Laduma Analytics Football League Winners Prediction Challenge

Can you predict the outcome of a football match based on historical data?

# 4 LB ~ 0.419

My solution consists of these four steps

1. Predict the sequences in which goals are occuring.

2. Predict the team that has scored the goal.

3. Predict the probability for home-win, draw and away-win.

4. Blend

Essentially the core observation is, that time-intervalls in which goals occur are much longer.

game = game.sort_values(by=["Start_minutes", "End_minutes"])

game["End_minutes_max_diff_current"] = game["End_minutes"].cummax() - game["End_minutes"]

In Most cases this yields a feature that can be used to predict accurately if a goal has been scored.

Using a simple thresholding-technique we can get an accuracy of ~ 99% on the train-set, where accuracy here means the number of games in which we accurately predict the number of goals.

One key-feature here is the proximity to the goal. The closer we are to a goal the more likely it seems that the score has been made on that specific goal. The below plot shows an intervall in which a goal was scored. The X-axis is the observation, Y-axis is the X-Position of the observation. The generall Trend here is that the larger the X-Value the more likely it is that this team has scored.

Allthough there are also more difficult examples:

Simple methods like using the mean or median of the X-Position and predicting the team with the higher value as the attacker only gave an accuracy of ~ 70%.

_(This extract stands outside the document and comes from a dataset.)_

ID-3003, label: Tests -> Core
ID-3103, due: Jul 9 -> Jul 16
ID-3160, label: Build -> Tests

Hence I resorted to a ML-Approach. The features Team-Name and the X,Y-Position for each observation in the time-intervall were used. All of these observations were concatenated in a single row, with a maximum set to 40 observations. This gave me 40*3 columns as features. For the target I noted the team that had scored. I generated the features and the target for all of intervalls that contained a goal. I then used a catboost-classifier to predict which team had scored the goal. The classifier reached a reasonable performance of 97% accuracy.

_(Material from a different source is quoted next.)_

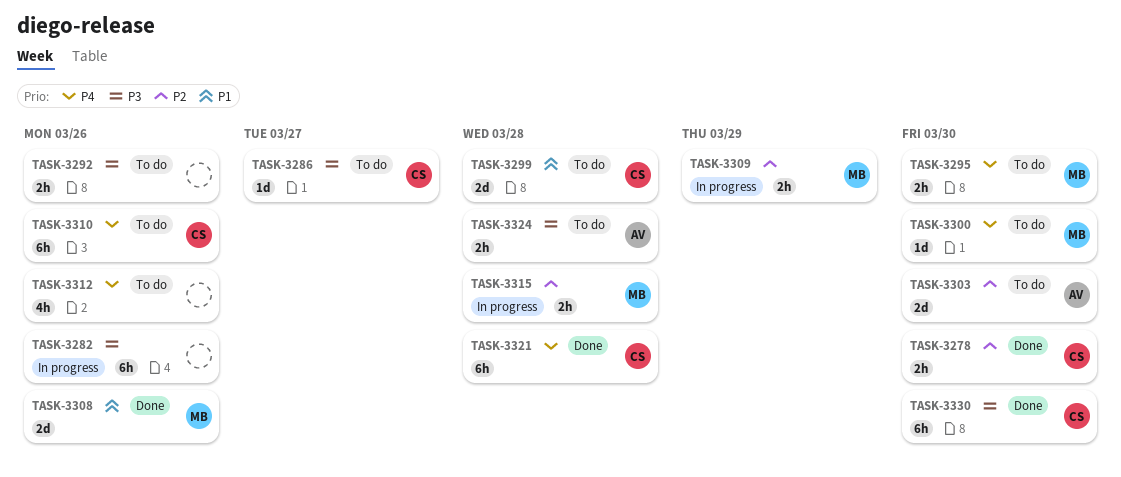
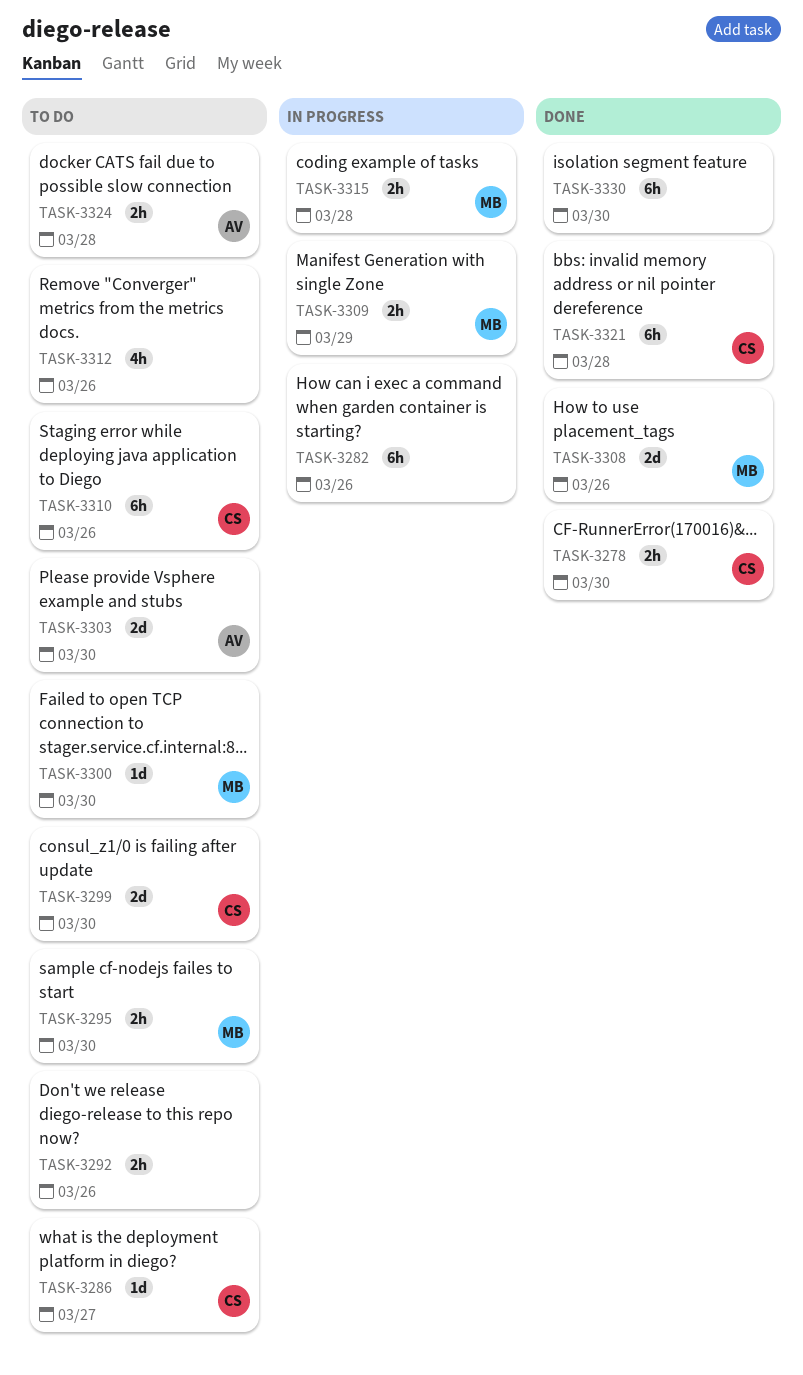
TASK-3299, due: Mar 28 -> Mar 30
TASK-3330, owner: CS -> none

The catboost-model gives us for each goal that has been scored the probabilities for each team. Simply using the max and predict that as the winner yielded a very poor score on the leaderboard. What worked better was performing monte-carlo-simulation. Essentially I did the following:

Given is a game a number of goals and a list of probabilities for the home-team to have scored each of the goals. I can use the binomial-distribution to simulate one trial essentially simulating if a goal has been scored or not. If the outcome of one trial is positive, home-team scores otherwise away-team. I can do this process for all goals. Doing this for all goals is one trial. At the end of the trial I can determine the outcome, home-win, draw or away win for that specific trial. This process is repeated 100_000 times and the mean is taken. This is the predicted probability.

The code for the simulation:

arr_stacked has the shape (number of goals, 2) where the columns are the probabilities for each team that it has scored.

Admittedly a better approach would be to simply calculate the probabilities combinatorically instead of doing this simulation. However I ran out of time, at the end of the competition and this approach was quick to implement ;).

Credit goes to @Mkmworld as I took his Baseline Approach (publicly shared in the Discussions) for the blend.

very nice, thanks for sharing

Thank you for sharing.

I followed a similar approach, but your approach is far better than mine in some of the steps, most obvious being your step 1 where you use 2 lines to go to where I got after Feature Engineering, Keras and more to get to the same point.

To be honest I had a much more complex approach at first too. Then I wanted to add some more features and stumbled accross this feature a day before the competition was closing. So I guess it was kind of lucky of me to find this feature ;).

Would love to see your code for the Monte Carlo stimulation, Great solution

Thankyou. I have added a screenshot of the code to the coresponding section in my post.